When you enable the application routing add-on with NGINX, it creates an ingress controller configured with a public facing Azure Load Balancer. Starting with Kubernetes 1.30, you can control this behavior when enabling the add-on by choosing if it gets a public or an internal IP.

Force attach/detach API support in AKS

With the release of Kubernetes v1.30, the Azure Disk CSI driver has adopted the force detach capability. This feature allows the driver to force detach zone-redundant storage (ZRS) data disks from VM nodes in a failed zone and attach them to another VM, reducing the Recovery Time Objective (RTO). More info here.

GPU-enabled Windows Node Pools in AKS

When creating a Windows agent pool with GPU support, you have the option to specify the type of GPU driver using the –driver-type flag.

The available options are:

  • GRID: For applications requiring virtualization support.
  • CUDA: Optimized for computational tasks in scientific computing and data-intensive applications.

More info here.

IMDS restriction support in AKS

Currently, all pods on AKS nodes can access the AKS worker node’s Azure Instance Metadata Service (IMDS) endpoint. AKS now offers a managed solution that restricts IMDS endpoint access for customer pods. More info here.

Parallel image pulls by default in AKS

Starting with AKS version 1.31 preview, AKS defaults to parallel image pulls. Generally, serialized image pulls are less performant than parallel pulls, especially when dealing with large or numerous container images. More info here.
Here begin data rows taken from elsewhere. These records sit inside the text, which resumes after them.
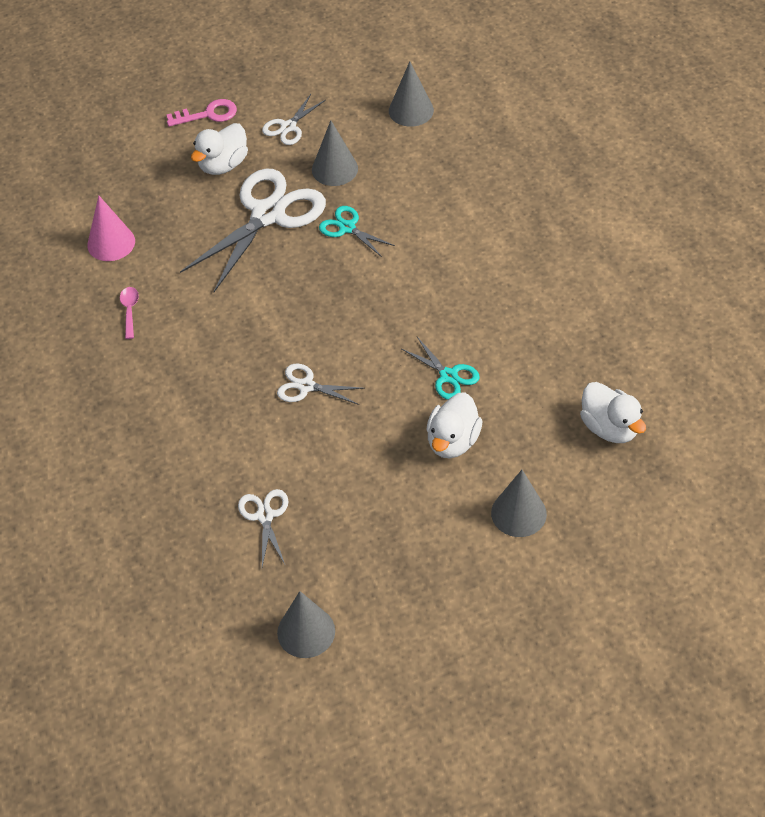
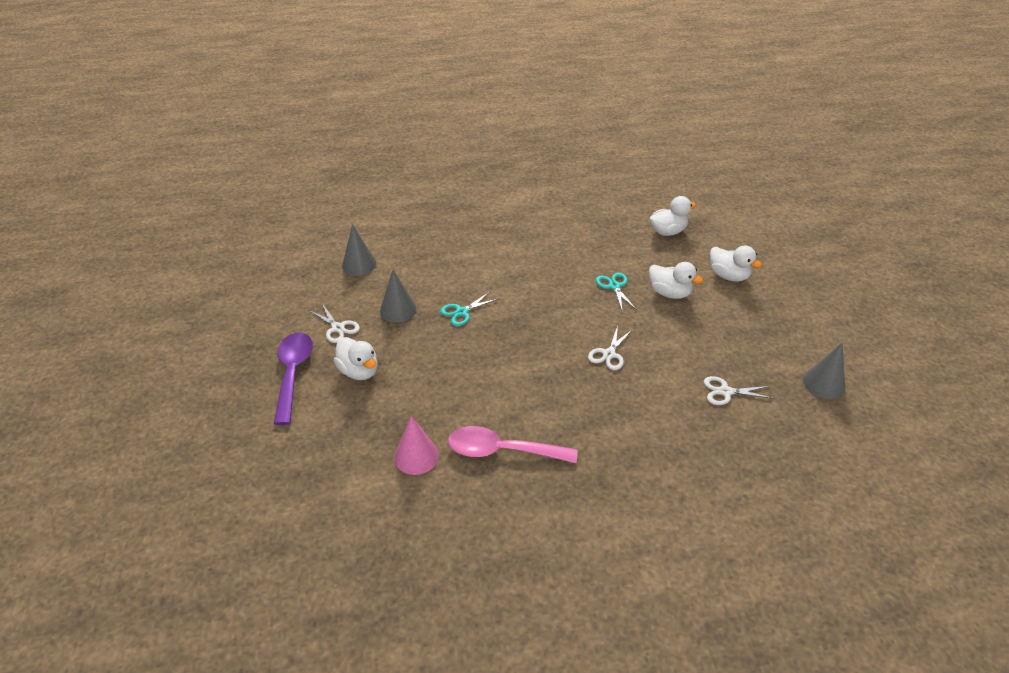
camera: 80 degrees left, 10 degrees down
pink spoon [120,287,139,339] -> pink spoon [448,426,578,463], size x2.27
pink key [167,99,237,127] -> purple spoon [274,332,313,425]
white scissors [180,168,326,292] -> none
turquoise scissors [402,337,480,400] -> turquoise scissors turned 75 degrees counterclockwise [596,273,637,310]
grey cone [491,470,547,537] -> white duck [710,245,762,282]

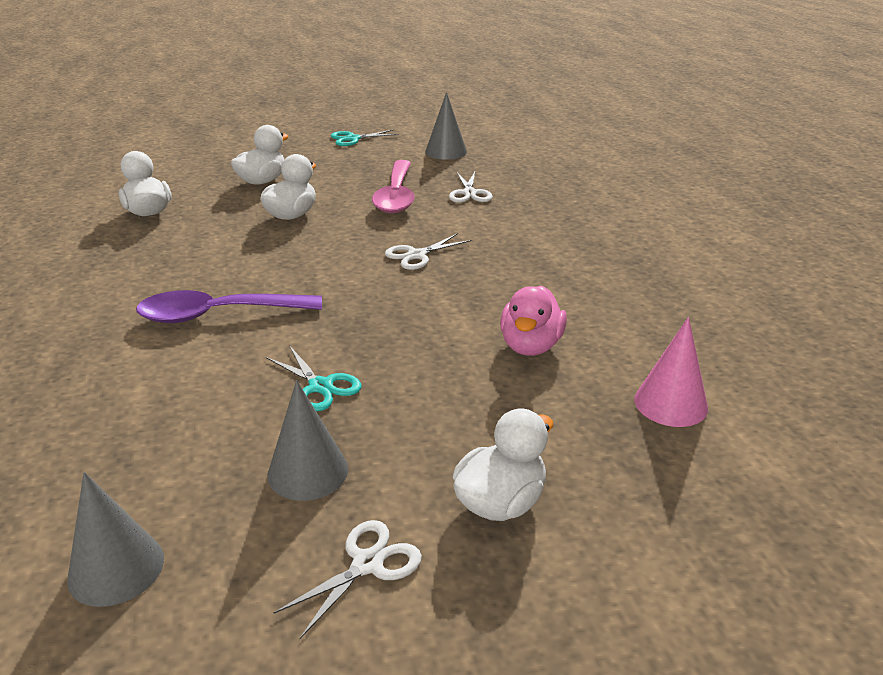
camera: 95 degrees left, 10 degrees down
purple spoon [274,332,313,425] -> purple spoon moved to [136,290,322,323]
pink spoon [448,426,578,463] -> pink spoon moved to [372,160,415,213]
white scissors [588,326,633,370] -> white scissors turned 120 degrees clockwise [385,233,471,270]
turquoise scissors [596,273,637,310] -> turquoise scissors moved to [331,130,399,146]
none -> pink duck [500,286,567,356]

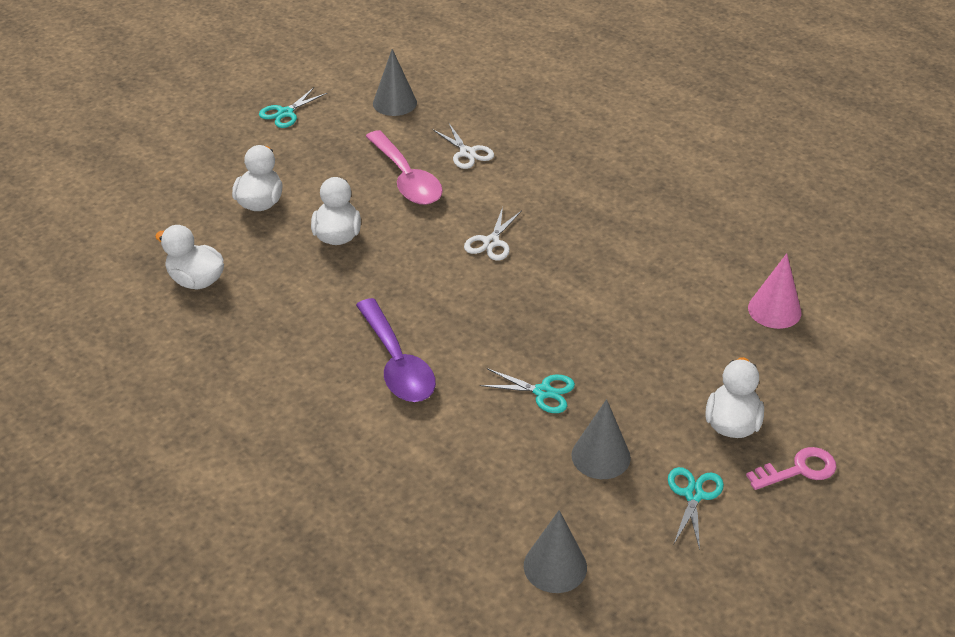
camera: 30 degrees left, 10 degrees up
purple spoon [136,290,322,323] -> purple spoon turned 75 degrees counterclockwise [356,298,436,402]
white scissors [273,520,422,639] -> turquoise scissors [668,467,724,550]
pink duck [500,286,567,356] -> none
none -> pink key [746,447,836,490]

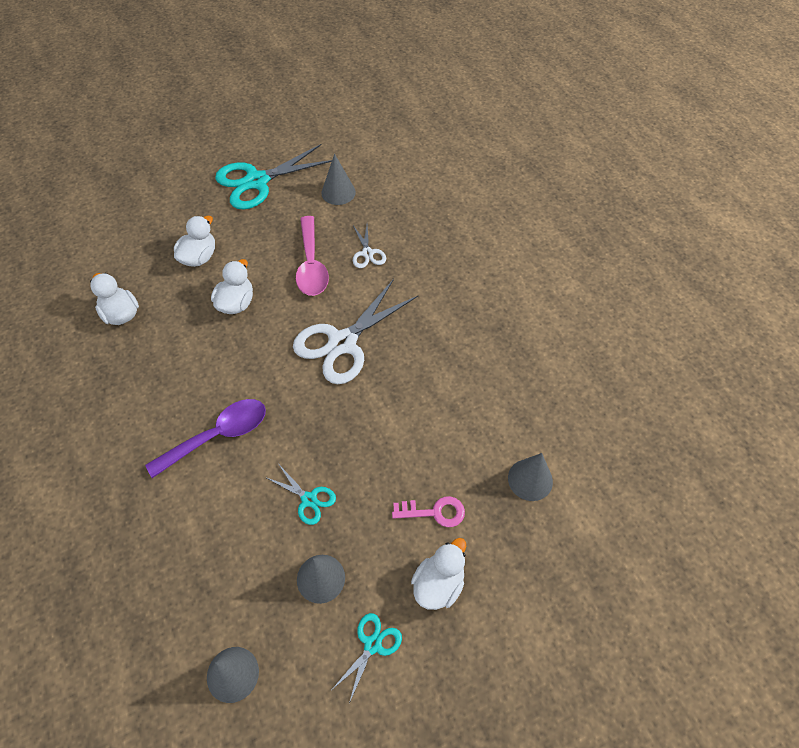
camera: 20 degrees right, 15 degrees up
turquoise scissors [259,88,327,128] -> turquoise scissors [215,144,332,210], size x2.10
purple spoon [356,298,436,402] -> purple spoon turned 120 degrees counterclockwise [145,399,266,478]
white scissors [464,207,521,261] -> white scissors [293,279,418,384], size x2.10
pink key [746,447,836,490] -> pink key moved to [392,496,465,527]
pink cone [748,253,801,329] -> grey cone [508,453,553,501]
Security Baseline with auto-remediation for Linux hybrid workloads

Key highlights of the Azure security baseline for Linux:

  • Provided at no cost, except for the Azure Arc workloads (on-prem / other CSP).
  • Enhanced compliance experience with more accurate state (Public Preview).
  • Detailed information about the state of compliance (Public Preview)
  • Fully open-sourced engine for compliance and remediation (Public Preview).
  • Auto-remediation capabilities against the security baseline (Limited Public Preview).

More info here.

Network isolated cluster in AKS is in public preview

Today you can control an AKS cluster’s egress traffic using Azure Firewall. While this configuration is intended to isolate the cluster to protect sensitive business or customer data, it adds an additional layer of management complexity and cost.
AKS now provides the option to use network isolated clusters to simplify the process of restricting network access and reduce the risk of unintentional exposure of the cluster’s public endpoints to prevent security breaches. More info here.
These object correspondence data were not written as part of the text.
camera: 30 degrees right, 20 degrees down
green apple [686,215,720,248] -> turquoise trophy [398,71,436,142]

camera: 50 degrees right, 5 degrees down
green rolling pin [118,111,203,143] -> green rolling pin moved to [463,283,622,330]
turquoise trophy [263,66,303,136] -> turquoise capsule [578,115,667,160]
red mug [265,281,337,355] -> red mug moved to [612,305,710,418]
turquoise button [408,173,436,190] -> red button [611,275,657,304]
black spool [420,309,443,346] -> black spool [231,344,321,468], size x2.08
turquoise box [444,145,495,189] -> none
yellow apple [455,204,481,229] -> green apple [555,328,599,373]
TLS changes for Azure Event Grid

Support for TLS 1.0 and TLS 1.1 will end on March 1, 2025. More info here.




Google Cloud

Hyperdisk Balanced Hight Availability is not generally available

This provides cross-zonal, synchronous replication for your disk data, offering the best set of options for RPO, RTO, and performance. More info here.

Google Kubernetes Engine Compute Engine Reservations

You can now configure custom compute classes to consume Compute Engine reservations. More info here.

Virtual Private Cloud Private Service Connect port mapping

Port mapping lets consumer virtual machine (VM) instances privately communicate with specific service ports on specific producer VMs through a single Private Service Connect endpoint. More info here.

Policy Simulator for deny policies

You can use Policy Simulator for deny policies to simulate changes to deny policies before you apply them. This feature is available in Preview. More info here.

Google Kubernetes Engine recommendations

GKE now provides insights and recommendations that help you identify and amend clusters running a minor version that reached end of standard support, clusters with nodes in violation of version skew policy, and clusters without a maintenance window to achieve reliable operations, up-to-date security posture and supportability. More info here.

Cloud Billing

Added support for resource-based CUD (Committed Use Discount) recommendations as a starting point to simulate various usage scenarios, and customize the recommendation to purchase a CUD that maximizes your savings. More info here.

Google Cloud Architecture Center

There is a new guide for Confidential Computing for Data Analytics and AI.